# ACTIVITY
In the MMPBSA error post, list every node name shown reporting an "unexpected disconnect completion event from [0:gwdn141]".

# PROVIDED TEXT
>>>>>
Re: [AMBER] MMPBSA errors: "failed with prmtop" and "failed when querying netcdf trajectory" from Vlad Cojocaru on 2013-11-14 (Amber Archive Nov 2013)

From: Vlad Cojocaru <vlad.cojocaru.mpi-muenster.mpg.de>
Date: Thu, 14 Nov 2013 15:35:48 +0100

Hi Jason,

I applied the patch you sent me for deciphering the "failed when
querying netcdf trajectory" error. However, the error file doesn't say
anything ..
This error is really weird ... It makes no sense that cpptraj does not
read the netcdf ... The file is there and an a serial MMPBSA analysis on
its first frame always works. Besides, even the parallel job runs
sometimes properly (unfortunately rarely so that the crashes are
disturbing) ...

Best wishes
Vlad

--------- new error message after patching -----------------------

OUTPUT:

ERROR:
None

TrajError:
/usr/users/vcojoca/apps/cluster_intel/amber/12_tools-13_intel-13.0_impi-4.1.0_patched/bin/cpptraj
failed when querying oct4_sox2-k57e_cano.cdf
Error occured on rank 0.
Exiting. All files have been retained.
application called MPI_Abort(MPI_COMM_WORLD, 1) - process 0
[8:gwdn064] unexpected disconnect completion event from [0:gwdn141]
Assertion failed in file ../../dapl_conn_rc.c at line 1128: 0
internal ABORT - process 8
[16:gwdn134] unexpected disconnect completion event from [0:gwdn141]
Assertion failed in file ../../dapl_conn_rc.c at line 1128: 0
internal ABORT - process 16
[32:gwdn158] unexpected disconnect completion event from [0:gwdn141]
Assertion failed in file ../../dapl_conn_rc.c at line 1128: 0
internal ABORT - process 32
[64:gwdn072] unexpected disconnect completion event from [0:gwdn141]
Assertion failed in file ../../dapl_conn_rc.c at line 1128: 0
internal ABORT - process 64

--------------------- output -----------------
reparing trajectories for simulation...
<<<<<
# MATERIAL PROVIDED
>>>>>
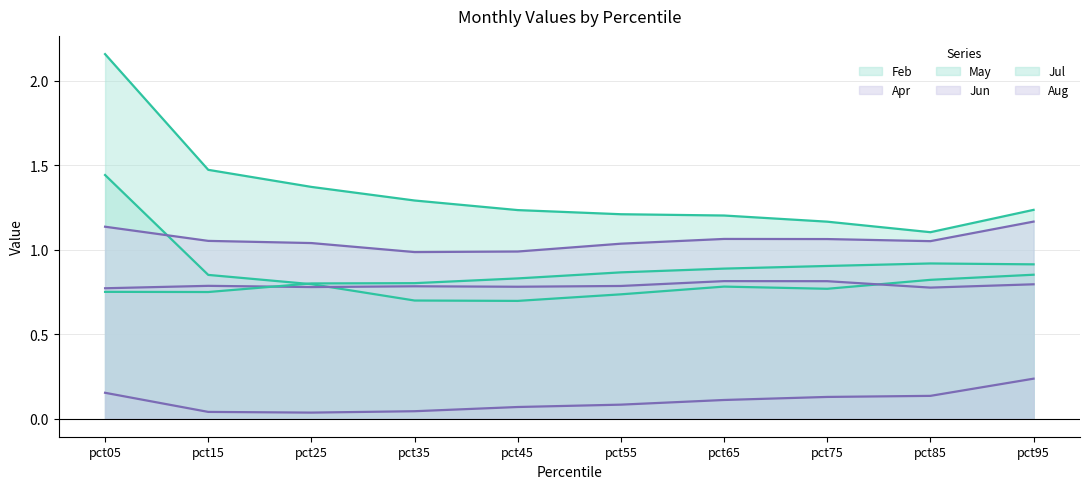

At how many categories does at least one series exceed 0?

10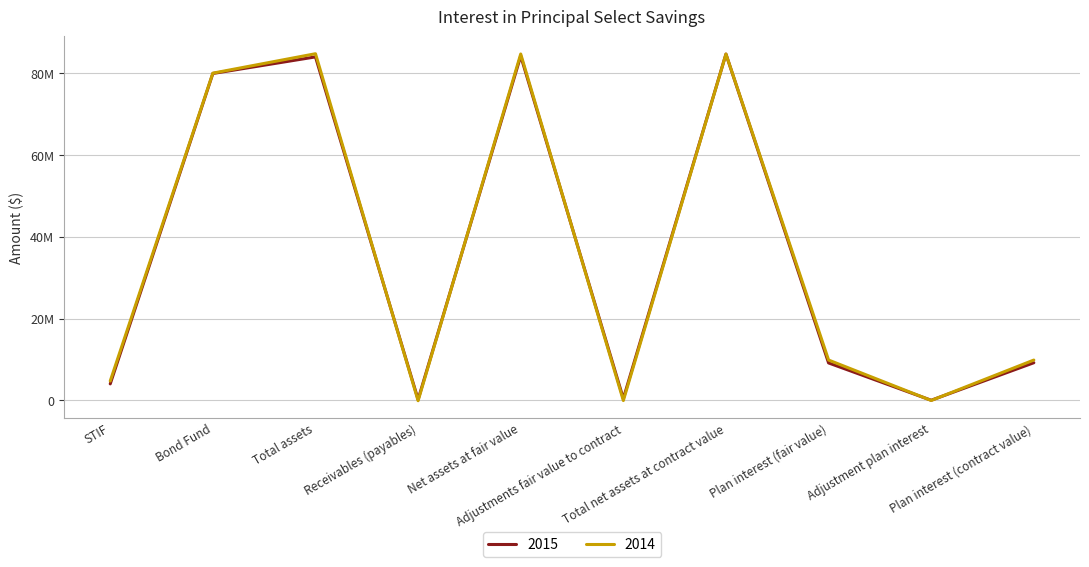

What is the difference between the second highest and minimum values in the 2015 series?

84234318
<<<<<
# REPLY
gwdn064, gwdn134, gwdn158, gwdn072